Th2 cytokines at baseline. (A) Abnormal elevations in levels of Th2 cytokines IL-6, IL-10 and IL-13 and (B) Th2-associated chemokines, RANTES (regulated upon activation, normal T-cell expressed, and secreted) and macrophage inflammatory protein 1α (MIP-1α), in MyD88^−/− mice at baseline and significant decreases in levels of these cytokines at the indicated time points following permanent middle cerebral artery occlusion (pMCAO) compared to wild type (WT). Interestingly, Th1-associated monocyte chemoattractant protein 1 significantly increased in the brain of MyD88^−/− mice 24 hours following pMCAO when levels have started to decrease towards baseline in WT mice. *p < 0.05; MyD88^−/− or TRIF-mutant compared to WT. N = 9 per group and n = 3 per time point. 0 hours = baseline.

Figure 4

Leukocyte infiltrate in the brains of (A) wild-type, (B) MyD88^−/−and (C) TRIF-mutant mice 24 hours following permanent middle cerebral artery occlusion. Inset: Graph shows the number of leukocytes per high-powered field (10×) in each group of mice. There were no differences in leukocyte infiltrate in the brains of all three groups of mice at 24 hours following focal ischemia (p = 0.3607). N = 9 mice, and n = 3 mice per wild type, MyD88^−/− and TRIF-mutant.

Figure 5

Neutrophil infiltrate in the brains of (A) wild-type, (B) MyD88^−/−and (C) TRIF-mutant mice at 24 h following permanent middle cerebral artery occlusion.
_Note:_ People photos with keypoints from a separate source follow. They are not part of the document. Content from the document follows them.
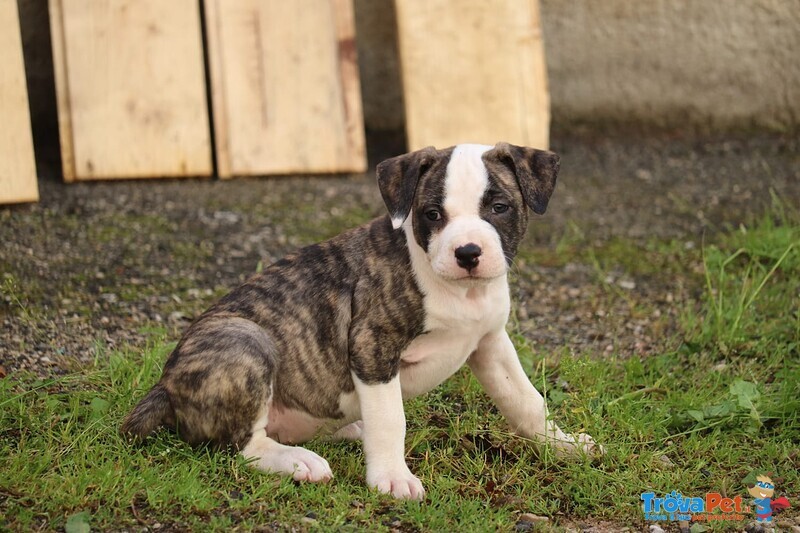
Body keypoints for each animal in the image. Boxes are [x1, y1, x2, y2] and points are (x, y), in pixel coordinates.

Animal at [122, 141, 600, 498]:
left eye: (499, 207)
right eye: (432, 214)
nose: (467, 253)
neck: (460, 292)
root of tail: (164, 386)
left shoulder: (490, 342)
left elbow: (526, 401)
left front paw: (559, 444)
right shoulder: (372, 344)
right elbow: (391, 418)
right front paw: (391, 478)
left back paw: (348, 429)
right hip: (245, 340)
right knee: (243, 445)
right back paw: (297, 461)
Inset: Graph shows the number of neutrophils per high-powered field (10×) in each group of mice. There was a trend toward fewer neutrophils in the brains of MyD88^−/− mice compared to wild-type (WT) and Toll/interleukin 1 receptor domain-containing adaptor-inducing interferon β (TRIF)-mutant mice at 24 hours following permanent middle cerebral artery occlusion (p = 0.189). N = 9 and n = 3 mice per WT, MyD88^−/− and TRIF-mutant.